**Try it:** Reproduce the text of every item below without alteration, and omit the pictures from your answer.

**Dataset content:**

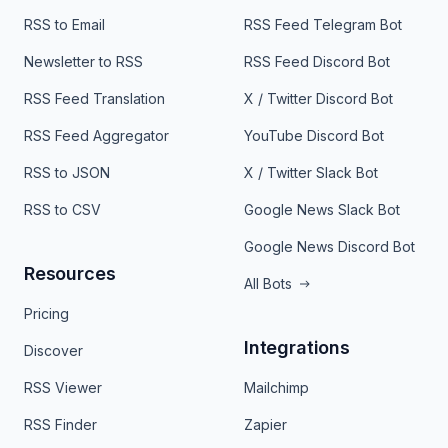
RSS to Email
RSS Feed Telegram Bot
Newsletter to RSS
RSS Feed Discord Bot
RSS Feed Translation
X / Twitter Discord Bot
RSS Feed Aggregator
YouTube Discord Bot
RSS to JSON
X / Twitter Slack Bot
RSS to CSV
Google News Slack Bot
Google News Discord Bot
Resources
All Bots
Pricing
Integrations
Discover
RSS Viewer
Mailchimp
RSS Finder
Zapier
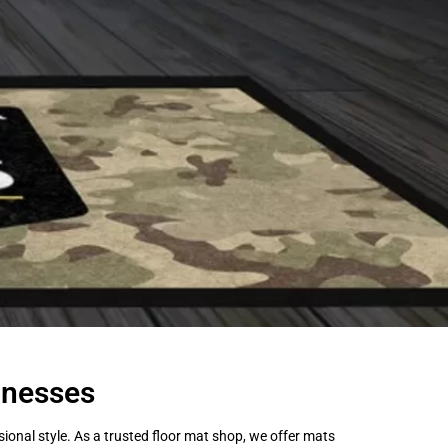
inesses
onal style. As a trusted floor mat shop, we offer mats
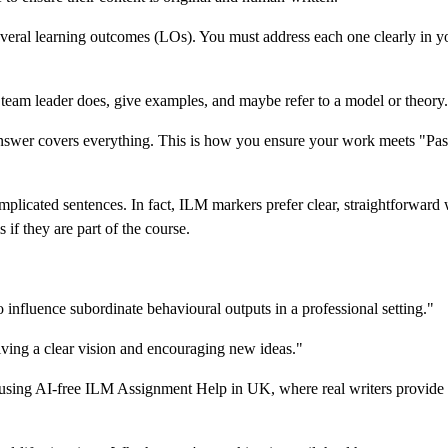
ral learning outcomes (LOs). You must address each one clearly in yo
team leader does, give examples, and maybe refer to a model or theory.
answer covers everything. This is how you ensure your work meets "Pas
licated sentences. In fact, ILM markers prefer clear, straightforward 
if they are part of the course.
o influence subordinate behavioural outputs in a professional setting."
giving a clear vision and encouraging new ideas."
er using AI-free ILM Assignment Help in UK, where real writers provide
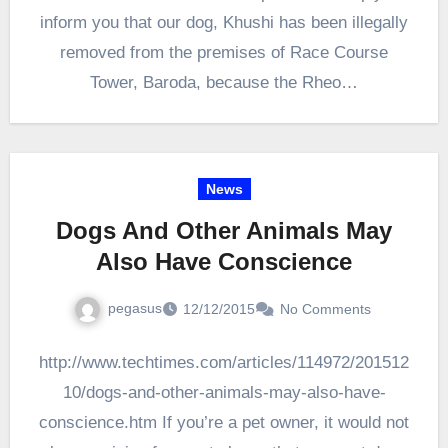
inform you that our dog, Khushi has been illegally
removed from the premises of Race Course
Tower, Baroda, because the Rheo…
News
Dogs And Other Animals May
Also Have Conscience
pegasus
12/12/2015
No Comments
http://www.techtimes.com/articles/114972/201512
10/dogs-and-other-animals-may-also-have-
conscience.htm If you’re a pet owner, it would not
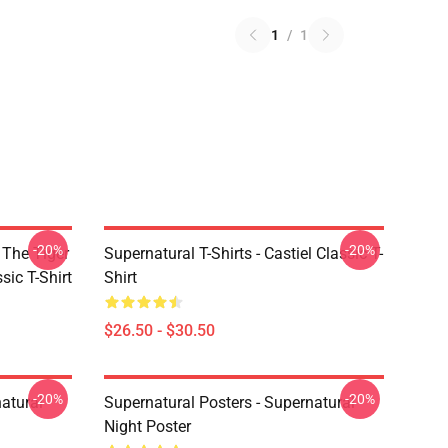
1
/
1
-20%
-20%
 The Tiger
Supernatural T-Shirts - Castiel Classic T-
sic T-Shirt
Shirt
$26.50 - $30.50
-20%
-20%
atural
Supernatural Posters - Supernatural
Night Poster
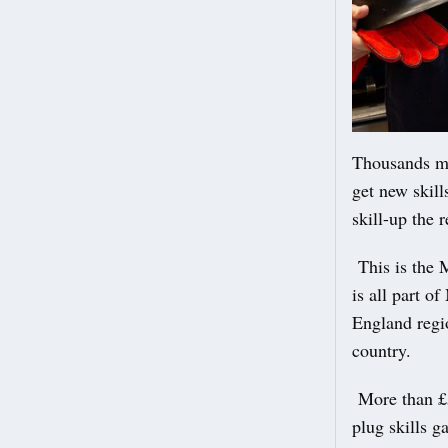
Thousands mo
get new skill
skill-up the
This is the M
is all part o
England regio
country.
More than £5
plug skills g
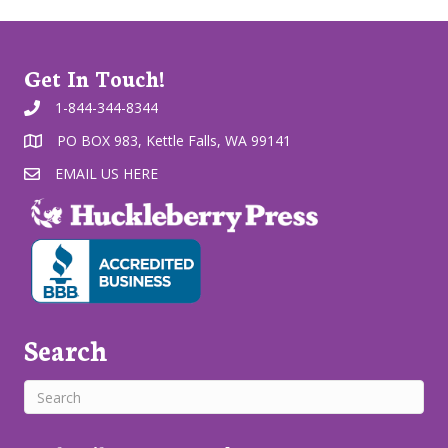
Get In Touch!
1-844-344-8344
PO BOX 983, Kettle Falls, WA 99141
EMAIL US HERE
Search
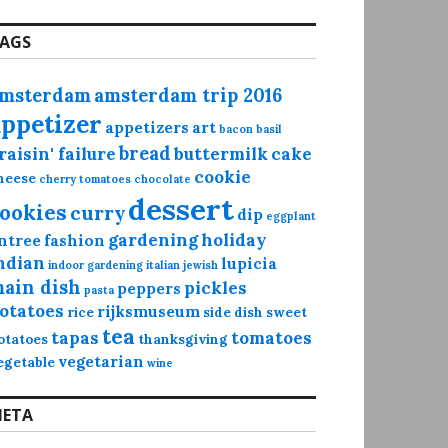
AGS
msterdam
amsterdam trip 2016
appetizer
appetizers
art
bacon
basil
bread
raisin' failure
buttermilk
cake
cookie
heese
cherry tomatoes
chocolate
dessert
ookies
curry
dip
eggplant
gardening
holiday
ntree
fashion
ndian
lupicia
indoor gardening
italian
jewish
ain dish
pickles
peppers
pasta
otatoes
rijksmuseum
rice
side dish
sweet
tea
tapas
tomatoes
otatoes
thanksgiving
vegetarian
egetable
wine
ETA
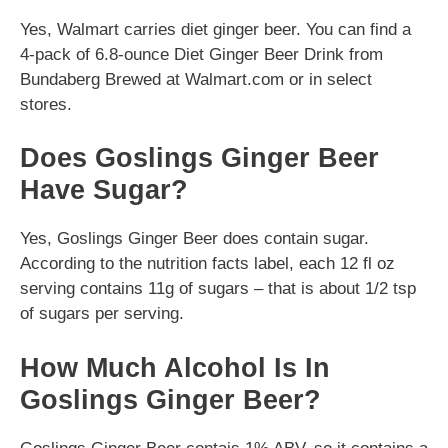
Yes, Walmart carries diet ginger beer. You can find a
4-pack of 6.8-ounce Diet Ginger Beer Drink from
Bundaberg Brewed at Walmart.com or in select
stores.
Does Goslings Ginger Beer
Have Sugar?
Yes, Goslings Ginger Beer does contain sugar.
According to the nutrition facts label, each 12 fl oz
serving contains 11g of sugars – that is about 1/2 tsp
of sugars per serving.
How Much Alcohol Is In
Goslings Ginger Beer?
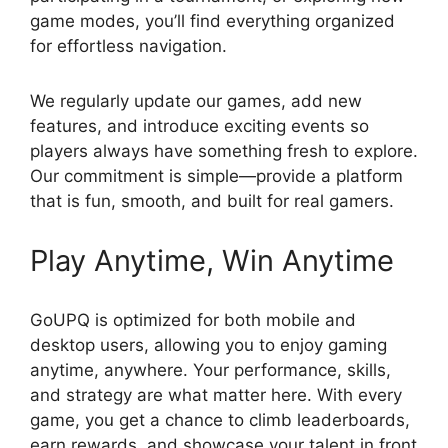
game modes, you’ll find everything organized
for effortless navigation.
We regularly update our games, add new
features, and introduce exciting events so
players always have something fresh to explore.
Our commitment is simple—provide a platform
that is fun, smooth, and built for real gamers.
Play Anytime, Win Anytime
GoUPQ is optimized for both mobile and
desktop users, allowing you to enjoy gaming
anytime, anywhere. Your performance, skills,
and strategy are what matter here. With every
game, you get a chance to climb leaderboards,
earn rewards, and showcase your talent in front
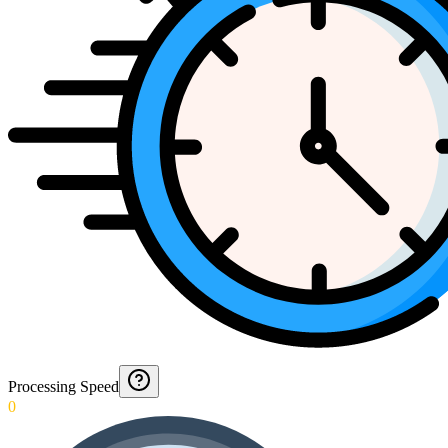
Processing Speed
0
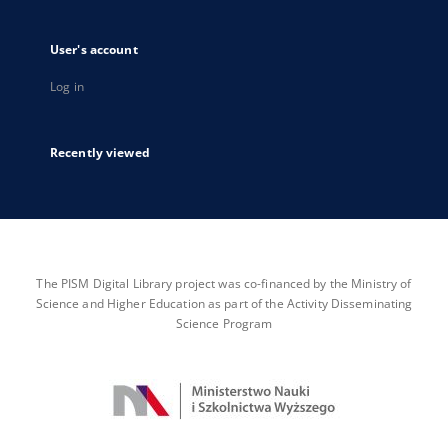
User's account
Log in
Recently viewed
The PISM Digital Library project was co-financed by the Ministry of
Science and Higher Education as part of the Activity Disseminating
Science Program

**Solution below:**
RSS to Email
RSS Feed Telegram Bot
Newsletter to RSS
RSS Feed Discord Bot
RSS Feed Translation
X / Twitter Discord Bot
RSS Feed Aggregator
YouTube Discord Bot
RSS to JSON
X / Twitter Slack Bot
RSS to CSV
Google News Slack Bot
Google News Discord Bot
Resources
All Bots
Pricing
Integrations
Discover
RSS Viewer
Mailchimp
RSS Finder
Zapier
inesses
onal style. As a trusted floor mat shop, we offer mats
ral learning outcomes (LOs). You must address each one clearly in yo
team leader does, give examples, and maybe refer to a model or theory.
answer covers everything. This is how you ensure your work meets "Pas
licated sentences. In fact, ILM markers prefer clear, straightforward 
if they are part of the course.
o influence subordinate behavioural outputs in a professional setting."
giving a clear vision and encouraging new ideas."
er using AI-free ILM Assignment Help in UK, where real writers provide
inform you that our dog, Khushi has been illegally
removed from the premises of Race Course
Tower, Baroda, because the Rheo…
News
Dogs And Other Animals May
Also Have Conscience
pegasus
12/12/2015
No Comments
http://www.techtimes.com/articles/114972/201512
10/dogs-and-other-animals-may-also-have-
conscience.htm If you’re a pet owner, it would not
1
/
1
-20%
-20%
 The Tiger
Supernatural T-Shirts - Castiel Classic T-
sic T-Shirt
Shirt
$26.50 - $30.50
-20%
-20%
atural
Supernatural Posters - Supernatural
Night Poster
Thousands mo
get new skill
skill-up the
This is the M
is all part o
England regio
country.
More than £5
plug skills g
Get In Touch!
1-844-344-8344
PO BOX 983, Kettle Falls, WA 99141
EMAIL US HERE
Search
AGS
msterdam
amsterdam trip 2016
appetizer
appetizers
art
bacon
basil
bread
raisin' failure
buttermilk
cake
cookie
heese
cherry tomatoes
chocolate
dessert
ookies
curry
dip
eggplant
gardening
holiday
ntree
fashion
ndian
lupicia
indoor gardening
italian
jewish
ain dish
pickles
peppers
pasta
otatoes
rijksmuseum
rice
side dish
sweet
tea
tapas
tomatoes
otatoes
thanksgiving
vegetarian
egetable
wine
ETA
Yes, Walmart carries diet ginger beer. You can find a
4-pack of 6.8-ounce Diet Ginger Beer Drink from
Bundaberg Brewed at Walmart.com or in select
stores.
Does Goslings Ginger Beer
Have Sugar?
Yes, Goslings Ginger Beer does contain sugar.
According to the nutrition facts label, each 12 fl oz
serving contains 11g of sugars – that is about 1/2 tsp
of sugars per serving.
How Much Alcohol Is In
Goslings Ginger Beer?
game modes, you’ll find everything organized
for effortless navigation.
We regularly update our games, add new
features, and introduce exciting events so
players always have something fresh to explore.
Our commitment is simple—provide a platform
that is fun, smooth, and built for real gamers.
Play Anytime, Win Anytime
GoUPQ is optimized for both mobile and
desktop users, allowing you to enjoy gaming
anytime, anywhere. Your performance, skills,
and strategy are what matter here. With every
game, you get a chance to climb leaderboards,
earn rewards, and showcase your talent in front
Processing Speed
0
User's account
Log in
Recently viewed
The PISM Digital Library project was co-financed by the Ministry of
Science and Higher Education as part of the Activity Disseminating
Science Program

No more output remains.